* What to do *
An exact transcription of the entries is required, with no images included.

* Source material *
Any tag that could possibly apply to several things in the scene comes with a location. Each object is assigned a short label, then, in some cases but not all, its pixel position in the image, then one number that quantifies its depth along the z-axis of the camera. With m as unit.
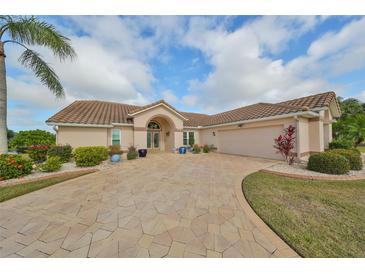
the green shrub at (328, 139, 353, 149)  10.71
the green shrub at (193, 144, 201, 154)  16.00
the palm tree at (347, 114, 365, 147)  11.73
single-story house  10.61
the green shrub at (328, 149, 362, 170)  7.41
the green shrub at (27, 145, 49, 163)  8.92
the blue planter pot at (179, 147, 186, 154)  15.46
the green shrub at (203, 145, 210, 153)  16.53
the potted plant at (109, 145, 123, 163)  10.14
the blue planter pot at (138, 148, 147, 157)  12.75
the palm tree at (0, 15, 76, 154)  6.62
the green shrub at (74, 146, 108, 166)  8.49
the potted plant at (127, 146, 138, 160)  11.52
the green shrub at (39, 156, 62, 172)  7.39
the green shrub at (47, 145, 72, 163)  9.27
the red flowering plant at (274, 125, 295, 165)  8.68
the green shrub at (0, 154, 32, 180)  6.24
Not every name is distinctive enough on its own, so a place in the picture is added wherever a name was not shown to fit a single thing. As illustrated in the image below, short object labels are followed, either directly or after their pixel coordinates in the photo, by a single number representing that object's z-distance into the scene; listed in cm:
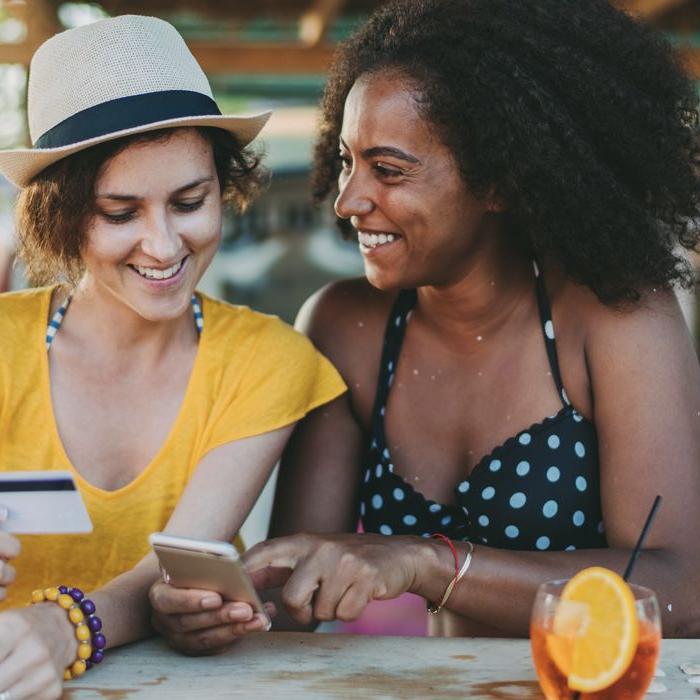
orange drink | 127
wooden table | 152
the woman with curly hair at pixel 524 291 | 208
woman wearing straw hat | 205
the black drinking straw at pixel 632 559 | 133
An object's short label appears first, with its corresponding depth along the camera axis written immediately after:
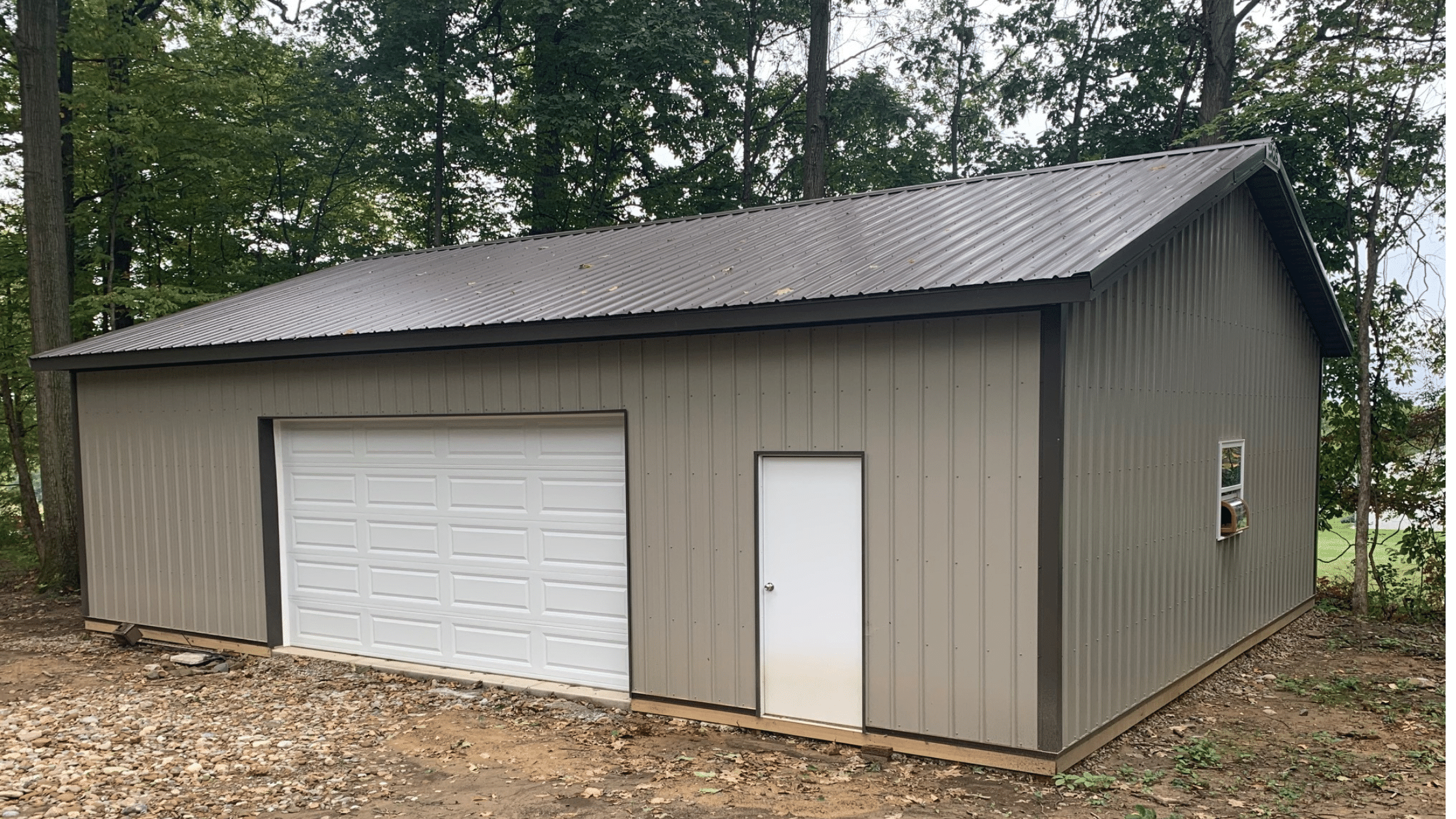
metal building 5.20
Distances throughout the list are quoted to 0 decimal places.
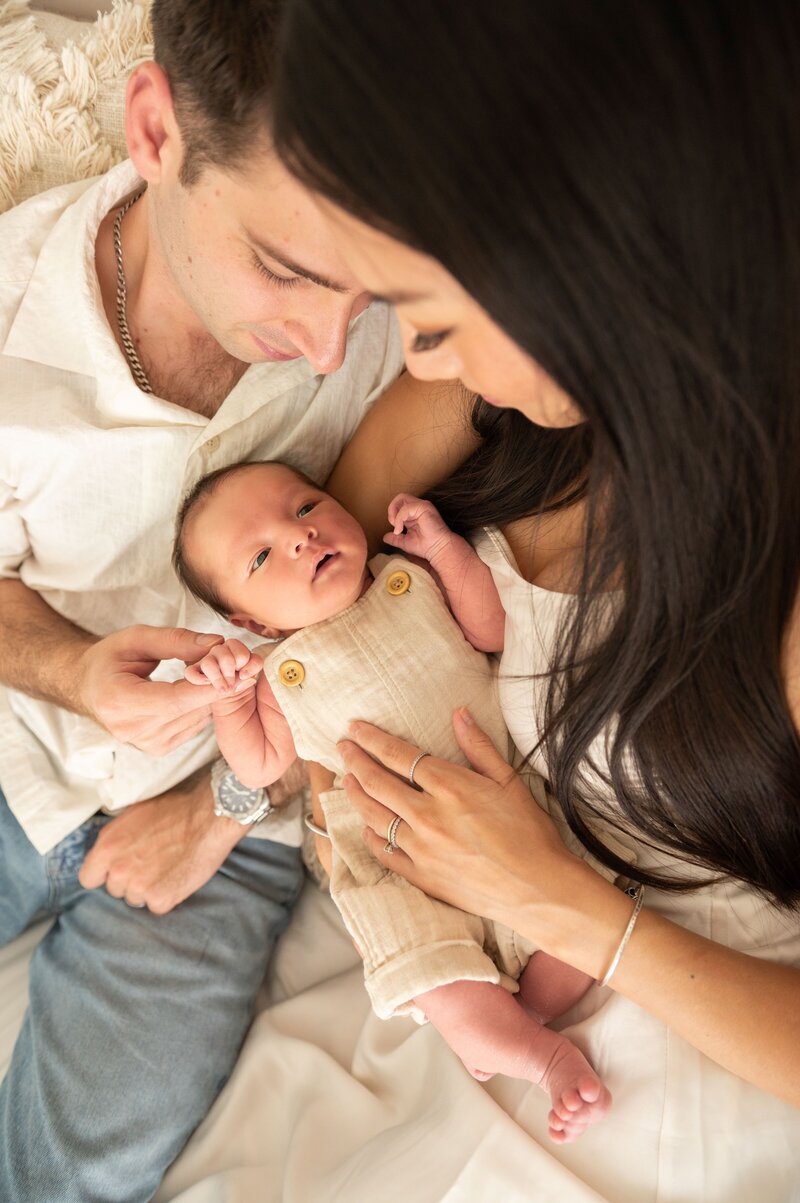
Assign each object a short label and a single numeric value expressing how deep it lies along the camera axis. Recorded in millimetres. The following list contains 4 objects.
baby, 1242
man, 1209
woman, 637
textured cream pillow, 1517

* Finished task *
Any tag that could possibly apply to several things in the scene comes with a location. Each object is assigned a short label, then, in some cases but not all, its pixel position in the image, then one number that quantifies its depth along the z-axis of the camera. With m as unit.
the green shrub at (328, 139, 353, 149)  10.71
the green shrub at (193, 144, 201, 154)  16.00
the palm tree at (347, 114, 365, 147)  11.73
single-story house  10.61
the green shrub at (328, 149, 362, 170)  7.41
the green shrub at (27, 145, 49, 163)  8.92
the blue planter pot at (179, 147, 186, 154)  15.46
the green shrub at (203, 145, 210, 153)  16.53
the potted plant at (109, 145, 123, 163)  10.14
the blue planter pot at (138, 148, 147, 157)  12.75
the palm tree at (0, 15, 76, 154)  6.62
the green shrub at (74, 146, 108, 166)  8.49
the potted plant at (127, 146, 138, 160)  11.52
the green shrub at (39, 156, 62, 172)  7.39
the green shrub at (47, 145, 72, 163)  9.27
the red flowering plant at (274, 125, 295, 165)  8.68
the green shrub at (0, 154, 32, 180)  6.24
Not every name is distinctive enough on its own, so a place in the picture is added wherever a name was not shown to fit a single thing. As illustrated in the image below, short object labels are followed, either directly or after their pixel coordinates in the photo, by a single number representing that object's z-distance into the scene; listed in cm:
orange drink | 127
wooden table | 152
the woman with curly hair at pixel 524 291 | 208
woman wearing straw hat | 205
the black drinking straw at pixel 632 559 | 133
An object's short label appears first, with its corresponding depth along the camera axis written immediately after:
metal building 5.20
Distances throughout the list are quoted to 0 decimal places.
Assign each object a short label and a single numeric value expressing how deep it lies along the camera axis. Recorded in millimetres. The following list contains 4 objects.
baby, 1242
man, 1209
woman, 637
textured cream pillow, 1517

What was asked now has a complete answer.